The Afghan troop bounty scandal, in which the Kremlin allegedly offered money to Taliban fighters to kill American soldiers and their alles, has exploded this week and exposes a key vulnerability for President Donald J. Trump and then Russia itself.

I don’t see this issue going away as it exposes key vulnerabilities for Trump.

First, if he was briefed, why was no action taken? This plays into the Trump is a Russian traitor script. Or is the guy is just incompetent?

Second, if Trump wasn’t briefed, why not? Some will argue that he was not briefed because officials were afraid to anger the president given his known bromance with Vladimir Putin, or they did not trust the president. There is the argument that the intel was not strong enough to take to the president or act on it – but then why were key allies seemingly informed?

But either way this looks like Trump’s Benghazi moment as “some people might say” that US troops (and allies) may well have been put in harms way and killed due to Trump’s inaction and his bromance with Putin.

Democrats and Trump’s opponents in the GOP (who are now many, at least in the old establishment wing of the party) will run with this. Indeed, it’s notable that John Bolton, Trump’s former national security adviser, is mentioned in various dispatches today.

The problem for Trump is that there are now so many people in D.C., bipartisan, that hate him and do not want him re-elected that I think we see lots of similar stories break before the elections. And I am sure there are plenty of stories of Trump yet to tell. But think here now you have the likes of Bolton, former Defense Secretary Jim Mattis, former chief of staff John Kelly, all guys with serious information on Trump, and presumably with axes to grind, are ready to strike. And again U.S. voters don’t care about his sex life but they do care about the safety of U.S. troops. This is clearly his soft underbelly.

It’s hard to see this going away, and it makes a Trump defeat in November that much more likely.

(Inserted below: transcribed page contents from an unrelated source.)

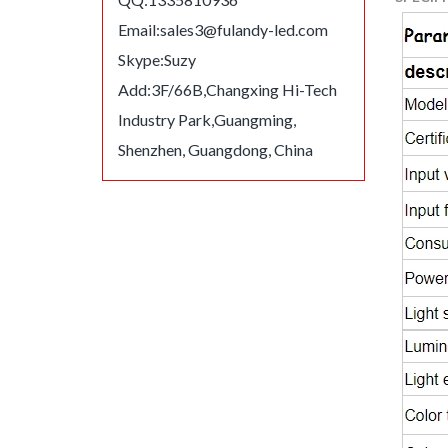
Email:
sales3@fulandy-led.com
Skype:Suzy
Add:3F/66B,Changxing Hi-Tech
Industry Park,Guangming,
Shenzhen, Guangdong, China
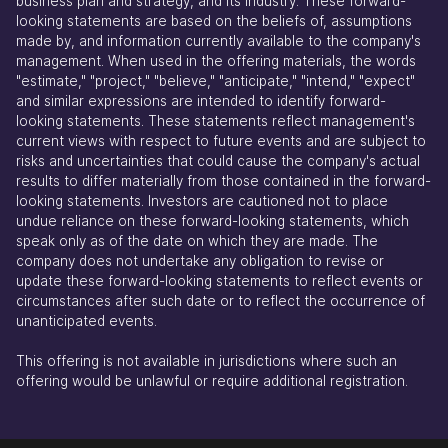
business plan and strategy, and its industry. These forward-
looking statements are based on the beliefs of, assumptions
made by, and information currently available to the company's
management. When used in the offering materials, the words
"estimate," "project," "believe," "anticipate," "intend," "expect"
and similar expressions are intended to identify forward-
looking statements. These statements reflect management's
current views with respect to future events and are subject to
risks and uncertainties that could cause the company's actual
results to differ materially from those contained in the forward-
looking statements. Investors are cautioned not to place
undue reliance on these forward-looking statements, which
speak only as of the date on which they are made. The
company does not undertake any obligation to revise or
update these forward-looking statements to reflect events or
circumstances after such date or to reflect the occurrence of
unanticipated events.
This offering is not available in jurisdictions where such an
offering would be unlawful or require additional registration.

What can Trump do to counter all this. This story is not going away, but Trump needs to play the line that he is not soft on Russia. Likely we will see him reach out for more sanctions – and even if he does not act then Congress will likely take action. Already various U.S. members of Congress have been dusting the cobwebs off of various anti-Russia bills which had been doing the rounds before the investigation by U.S. special prosecutor Robert Mueller. It seems likely now that some combination of these will make it into the statute book.

What is now clear though is Russia is going to be center stage in these elections.

Could Putin help Trump out by giving him some big geopolitical win? Ukraine is the obvious opportunity therein as it is in Putin’s gift. But Putin has had plenty of opportunity in the past to help his buddy Trump out and he had given him zilch. I think this reflects the fact that it’s not in Putin’s DNA to gift an opponent (and especially the USA) a victory without a cast-iron assurance of something in exchange. And especially if he thinks that Joseph Biden will win anyway. Why give up a key negotiating point with Biden now to try to save a likely doomed man in Trump? Putin is just not going to do it.

So it seems likely that the U.S. Russia relationship will sour in the run-up to the U.S. election on Nov. 3 with a high risk of additional sanctions. Sanctions could be eased/lifted if Trump wins, but I guess if Biden wins Putin should expect a lot more direct action from the US executive to counter its maligned and not so malign activity.

On a Biden win, I would expect Putin to try and up the ante and pre-emptively look for leverage and I think the most likely place therein is Ukraine where escalation in Donbas is easy for Russian forces. Watch also here Belarus where elections on Aug. 12 are likely to be stolen by Alexander  Lukashenko and I would expect mass street protests and some kind of intervention by Russia.

How ironic though if Russia won Trump the 2016 election only for this issue, above all, to lose him the 2020 election.